■ **Instructions for the task**
Go through the data and copy each line where the word "Sora" shows up.

■ **Data items**

*-*-*

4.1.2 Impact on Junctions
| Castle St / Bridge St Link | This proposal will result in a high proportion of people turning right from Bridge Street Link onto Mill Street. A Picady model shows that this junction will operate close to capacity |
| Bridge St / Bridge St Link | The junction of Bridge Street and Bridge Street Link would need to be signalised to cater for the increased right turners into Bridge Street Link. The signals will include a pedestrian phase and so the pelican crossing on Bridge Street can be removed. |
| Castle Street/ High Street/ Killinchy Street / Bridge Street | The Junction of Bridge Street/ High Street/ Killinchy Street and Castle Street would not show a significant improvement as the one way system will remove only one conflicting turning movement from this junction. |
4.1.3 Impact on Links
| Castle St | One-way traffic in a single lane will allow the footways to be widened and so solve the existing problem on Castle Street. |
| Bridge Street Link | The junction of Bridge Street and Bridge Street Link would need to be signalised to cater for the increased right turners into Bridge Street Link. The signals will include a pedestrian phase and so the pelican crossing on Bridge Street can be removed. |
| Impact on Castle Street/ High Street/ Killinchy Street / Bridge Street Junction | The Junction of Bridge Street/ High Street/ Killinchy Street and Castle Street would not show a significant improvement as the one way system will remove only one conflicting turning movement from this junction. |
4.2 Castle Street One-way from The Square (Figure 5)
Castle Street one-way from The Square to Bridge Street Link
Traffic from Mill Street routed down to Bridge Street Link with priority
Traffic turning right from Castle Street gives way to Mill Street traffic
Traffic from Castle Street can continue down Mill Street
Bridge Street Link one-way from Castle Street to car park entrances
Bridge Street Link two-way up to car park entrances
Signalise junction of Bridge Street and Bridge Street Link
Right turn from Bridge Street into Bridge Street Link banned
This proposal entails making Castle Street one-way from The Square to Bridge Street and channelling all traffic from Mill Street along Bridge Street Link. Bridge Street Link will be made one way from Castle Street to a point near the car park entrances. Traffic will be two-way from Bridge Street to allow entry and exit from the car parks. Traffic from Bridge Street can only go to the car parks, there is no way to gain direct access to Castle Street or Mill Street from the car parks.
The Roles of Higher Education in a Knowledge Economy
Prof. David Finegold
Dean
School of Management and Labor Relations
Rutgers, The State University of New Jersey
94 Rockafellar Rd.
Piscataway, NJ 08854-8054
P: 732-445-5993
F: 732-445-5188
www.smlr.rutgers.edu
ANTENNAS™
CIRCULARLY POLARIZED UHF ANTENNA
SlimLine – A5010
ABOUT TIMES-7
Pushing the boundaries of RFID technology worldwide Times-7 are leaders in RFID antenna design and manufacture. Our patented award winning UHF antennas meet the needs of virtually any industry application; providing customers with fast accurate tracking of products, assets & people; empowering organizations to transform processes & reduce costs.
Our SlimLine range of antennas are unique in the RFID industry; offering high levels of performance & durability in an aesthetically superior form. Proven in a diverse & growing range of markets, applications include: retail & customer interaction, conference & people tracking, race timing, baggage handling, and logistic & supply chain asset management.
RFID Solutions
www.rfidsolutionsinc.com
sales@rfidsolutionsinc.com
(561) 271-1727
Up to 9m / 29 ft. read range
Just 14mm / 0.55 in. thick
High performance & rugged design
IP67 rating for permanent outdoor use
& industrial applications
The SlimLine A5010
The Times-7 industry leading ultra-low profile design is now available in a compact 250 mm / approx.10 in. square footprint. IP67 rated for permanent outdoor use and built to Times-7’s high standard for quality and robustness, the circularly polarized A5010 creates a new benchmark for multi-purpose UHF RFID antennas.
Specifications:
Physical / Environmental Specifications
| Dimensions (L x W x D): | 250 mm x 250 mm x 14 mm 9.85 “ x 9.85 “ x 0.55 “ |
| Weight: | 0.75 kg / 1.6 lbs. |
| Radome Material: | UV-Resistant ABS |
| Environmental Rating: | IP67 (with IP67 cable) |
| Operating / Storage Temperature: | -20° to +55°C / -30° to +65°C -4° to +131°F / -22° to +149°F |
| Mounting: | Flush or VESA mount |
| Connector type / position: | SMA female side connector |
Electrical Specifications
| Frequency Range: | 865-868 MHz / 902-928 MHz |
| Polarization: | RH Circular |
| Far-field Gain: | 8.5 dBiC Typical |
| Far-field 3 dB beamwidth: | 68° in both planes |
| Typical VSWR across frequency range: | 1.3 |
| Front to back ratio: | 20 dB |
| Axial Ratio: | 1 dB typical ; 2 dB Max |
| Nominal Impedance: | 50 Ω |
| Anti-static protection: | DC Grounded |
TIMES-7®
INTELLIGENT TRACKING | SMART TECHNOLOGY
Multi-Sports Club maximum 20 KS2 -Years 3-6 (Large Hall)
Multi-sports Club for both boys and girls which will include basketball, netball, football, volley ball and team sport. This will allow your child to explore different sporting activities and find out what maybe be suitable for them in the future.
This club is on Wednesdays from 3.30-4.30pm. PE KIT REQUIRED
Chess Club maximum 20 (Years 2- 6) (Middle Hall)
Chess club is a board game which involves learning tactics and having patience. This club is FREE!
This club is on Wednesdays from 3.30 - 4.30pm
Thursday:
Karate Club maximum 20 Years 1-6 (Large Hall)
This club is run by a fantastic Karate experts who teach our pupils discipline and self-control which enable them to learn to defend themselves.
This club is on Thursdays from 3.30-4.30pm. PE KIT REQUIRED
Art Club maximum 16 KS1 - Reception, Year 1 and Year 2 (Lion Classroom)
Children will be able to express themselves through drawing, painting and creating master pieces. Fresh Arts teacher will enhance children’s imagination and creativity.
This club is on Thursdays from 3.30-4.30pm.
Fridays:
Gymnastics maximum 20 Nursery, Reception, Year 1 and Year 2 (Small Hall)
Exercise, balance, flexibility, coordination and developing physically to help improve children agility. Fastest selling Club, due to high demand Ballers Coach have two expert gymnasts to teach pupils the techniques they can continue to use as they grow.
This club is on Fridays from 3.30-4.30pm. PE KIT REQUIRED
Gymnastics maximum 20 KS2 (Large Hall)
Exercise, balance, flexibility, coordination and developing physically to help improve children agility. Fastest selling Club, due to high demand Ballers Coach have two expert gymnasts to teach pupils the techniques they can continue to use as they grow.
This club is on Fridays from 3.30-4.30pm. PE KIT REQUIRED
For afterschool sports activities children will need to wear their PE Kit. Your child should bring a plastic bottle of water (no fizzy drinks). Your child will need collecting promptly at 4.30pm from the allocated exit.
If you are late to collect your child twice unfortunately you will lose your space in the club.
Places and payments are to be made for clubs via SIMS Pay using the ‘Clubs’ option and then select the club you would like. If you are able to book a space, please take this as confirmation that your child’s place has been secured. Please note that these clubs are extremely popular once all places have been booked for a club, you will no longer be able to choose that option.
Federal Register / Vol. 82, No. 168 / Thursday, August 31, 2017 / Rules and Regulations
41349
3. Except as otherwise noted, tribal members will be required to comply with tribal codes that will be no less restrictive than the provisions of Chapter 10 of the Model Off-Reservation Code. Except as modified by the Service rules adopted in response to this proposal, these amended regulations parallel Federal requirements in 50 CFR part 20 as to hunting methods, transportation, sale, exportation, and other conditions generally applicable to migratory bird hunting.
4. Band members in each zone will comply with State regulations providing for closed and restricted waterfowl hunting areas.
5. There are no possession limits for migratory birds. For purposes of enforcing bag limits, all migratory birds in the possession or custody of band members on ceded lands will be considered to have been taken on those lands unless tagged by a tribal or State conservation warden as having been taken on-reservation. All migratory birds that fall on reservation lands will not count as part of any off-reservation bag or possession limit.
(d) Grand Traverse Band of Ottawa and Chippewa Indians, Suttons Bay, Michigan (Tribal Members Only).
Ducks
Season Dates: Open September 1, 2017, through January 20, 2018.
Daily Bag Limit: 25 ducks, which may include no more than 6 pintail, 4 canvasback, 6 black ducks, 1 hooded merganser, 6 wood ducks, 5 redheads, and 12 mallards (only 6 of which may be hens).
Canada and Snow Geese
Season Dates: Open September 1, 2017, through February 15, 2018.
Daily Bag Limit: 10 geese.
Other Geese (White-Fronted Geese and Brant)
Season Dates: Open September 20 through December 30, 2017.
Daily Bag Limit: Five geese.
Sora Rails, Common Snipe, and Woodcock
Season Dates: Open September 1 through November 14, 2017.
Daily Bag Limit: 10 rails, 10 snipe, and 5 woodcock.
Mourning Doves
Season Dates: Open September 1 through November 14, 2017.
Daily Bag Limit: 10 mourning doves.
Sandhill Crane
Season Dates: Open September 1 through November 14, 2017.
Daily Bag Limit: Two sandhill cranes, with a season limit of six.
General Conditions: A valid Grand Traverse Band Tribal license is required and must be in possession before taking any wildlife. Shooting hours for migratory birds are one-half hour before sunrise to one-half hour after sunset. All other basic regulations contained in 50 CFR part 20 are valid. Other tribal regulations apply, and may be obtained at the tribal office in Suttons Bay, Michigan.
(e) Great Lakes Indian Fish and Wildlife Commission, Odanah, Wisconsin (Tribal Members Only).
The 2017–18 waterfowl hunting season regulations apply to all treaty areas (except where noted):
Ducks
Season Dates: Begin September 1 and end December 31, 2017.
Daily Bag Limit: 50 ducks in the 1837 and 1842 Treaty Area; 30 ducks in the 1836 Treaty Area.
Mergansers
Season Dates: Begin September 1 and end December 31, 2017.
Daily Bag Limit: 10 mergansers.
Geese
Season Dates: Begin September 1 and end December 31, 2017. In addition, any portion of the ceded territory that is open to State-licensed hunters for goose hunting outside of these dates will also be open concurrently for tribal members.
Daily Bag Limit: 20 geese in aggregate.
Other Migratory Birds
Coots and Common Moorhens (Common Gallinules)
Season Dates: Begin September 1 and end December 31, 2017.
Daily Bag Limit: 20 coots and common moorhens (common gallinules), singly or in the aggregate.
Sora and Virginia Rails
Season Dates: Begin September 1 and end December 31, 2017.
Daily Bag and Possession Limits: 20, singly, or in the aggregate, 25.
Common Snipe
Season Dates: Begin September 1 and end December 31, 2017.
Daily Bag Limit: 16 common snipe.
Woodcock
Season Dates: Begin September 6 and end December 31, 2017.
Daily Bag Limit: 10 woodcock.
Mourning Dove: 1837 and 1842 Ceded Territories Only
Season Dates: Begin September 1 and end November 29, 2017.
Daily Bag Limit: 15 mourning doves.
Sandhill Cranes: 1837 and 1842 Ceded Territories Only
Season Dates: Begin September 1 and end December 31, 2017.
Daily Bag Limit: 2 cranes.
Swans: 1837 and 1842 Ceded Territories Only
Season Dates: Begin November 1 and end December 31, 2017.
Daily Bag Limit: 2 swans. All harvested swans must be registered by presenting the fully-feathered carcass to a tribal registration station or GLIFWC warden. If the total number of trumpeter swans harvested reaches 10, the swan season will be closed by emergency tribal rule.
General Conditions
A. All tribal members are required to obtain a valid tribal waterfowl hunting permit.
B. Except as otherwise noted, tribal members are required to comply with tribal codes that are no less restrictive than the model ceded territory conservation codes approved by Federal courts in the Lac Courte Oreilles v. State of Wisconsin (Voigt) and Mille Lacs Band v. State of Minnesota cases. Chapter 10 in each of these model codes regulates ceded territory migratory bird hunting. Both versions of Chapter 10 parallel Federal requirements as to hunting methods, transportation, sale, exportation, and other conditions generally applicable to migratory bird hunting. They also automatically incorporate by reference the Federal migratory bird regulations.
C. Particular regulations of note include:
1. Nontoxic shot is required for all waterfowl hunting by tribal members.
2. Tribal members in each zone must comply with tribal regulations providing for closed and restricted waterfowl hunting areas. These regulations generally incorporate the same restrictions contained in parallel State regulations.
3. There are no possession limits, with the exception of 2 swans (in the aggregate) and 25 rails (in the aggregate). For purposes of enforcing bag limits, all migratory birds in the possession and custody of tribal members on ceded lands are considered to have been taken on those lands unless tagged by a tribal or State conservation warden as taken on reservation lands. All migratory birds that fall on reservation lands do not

*-*-*

■ **Problem solution**
Sora Rails, Common Snipe, and Woodcock
Sora and Virginia Rails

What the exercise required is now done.